Groups are also useful for specifying alternative patterns. Use the pipe symbol ( ) to separate two patterns and indicate that either pattern should match. Consider the placement of the pipe carefully, though. The first expression in this example matches a sequence of a followed by a sequence consisting entirely of a single letter, a or b. The second pattern matches a followed by a sequence that may include either a or b. The patterns are similar, but the resulting matches are completely different.

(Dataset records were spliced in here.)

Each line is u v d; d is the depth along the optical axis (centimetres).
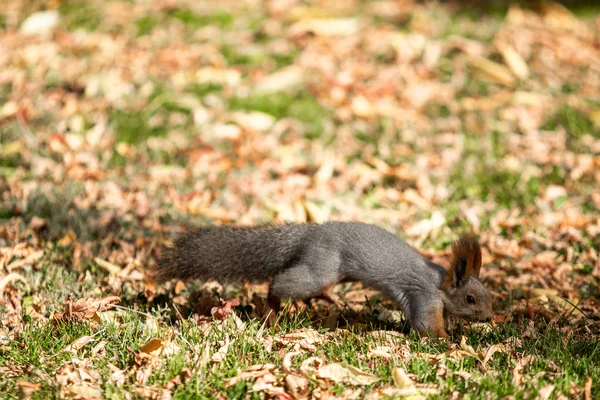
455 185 1264
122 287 926
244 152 1362
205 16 1803
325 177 1284
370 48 1692
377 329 844
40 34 1744
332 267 834
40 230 1077
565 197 1209
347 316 883
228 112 1477
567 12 1877
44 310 853
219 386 684
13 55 1652
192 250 875
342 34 1739
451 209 1188
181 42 1705
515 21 1811
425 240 1112
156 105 1485
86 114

# re_groups_alternative.py
from re_test_patterns_groups import test_patterns

test_patterns(
    'abbaabbba',
    [(r'a((a+)|(b+))', 'a then seq. of a or seq. of b'),
     (r'a((a|b)+)', 'a then seq. of [ab]')],
)

When an alternative group is not matched, but the entire pattern does match, the return value of groups() includes a None value at the point in the sequence where the alternative group should appear.

$ python3 re_groups_alternative.py

'a((a+)|(b+))' (a then seq. of a or seq. of b)

  'abbaabbba'
  'abb'        ('bb', None, 'bb')
     'aa'      ('a', 'a', None)

'a((a|b)+)' (a then seq. of [ab])

  'abbaabbba'
  'abbaabbba'  ('bbaabbba', 'a')

Defining a group containing a subpattern is also useful in cases where the string matching the subpattern is not part of what should be extracted from the full text. These kinds of groups are called non-capturing. Non-capturing groups can be used to describe repetition patterns or alternatives, without isolating the matching portion of the string in the value returned. To create a non-capturing group, use the syntax (?:pattern).

# re_groups_noncapturing.py

from re_test_patterns_groups import test_patterns

test_patterns(
    'abbaabbba',
    [(r'a((a+)|(b+))', 'capturing form'),
     (r'a((?:a+)|(?:b+))', 'noncapturing')],
)

In the following example, compare the groups returned for the capturing and non-capturing forms of a pattern that matches the same results.

$ python3 re_groups_noncapturing.py

'a((a+)|(b+))' (capturing form)

  'abbaabbba'
  'abb'        ('bb', None, 'bb')
     'aa'      ('a', 'a', None)

'a((?:a+)|(?:b+))' (noncapturing)

  'abbaabbba'
  'abb'        ('bb',)
     'aa'      ('a',)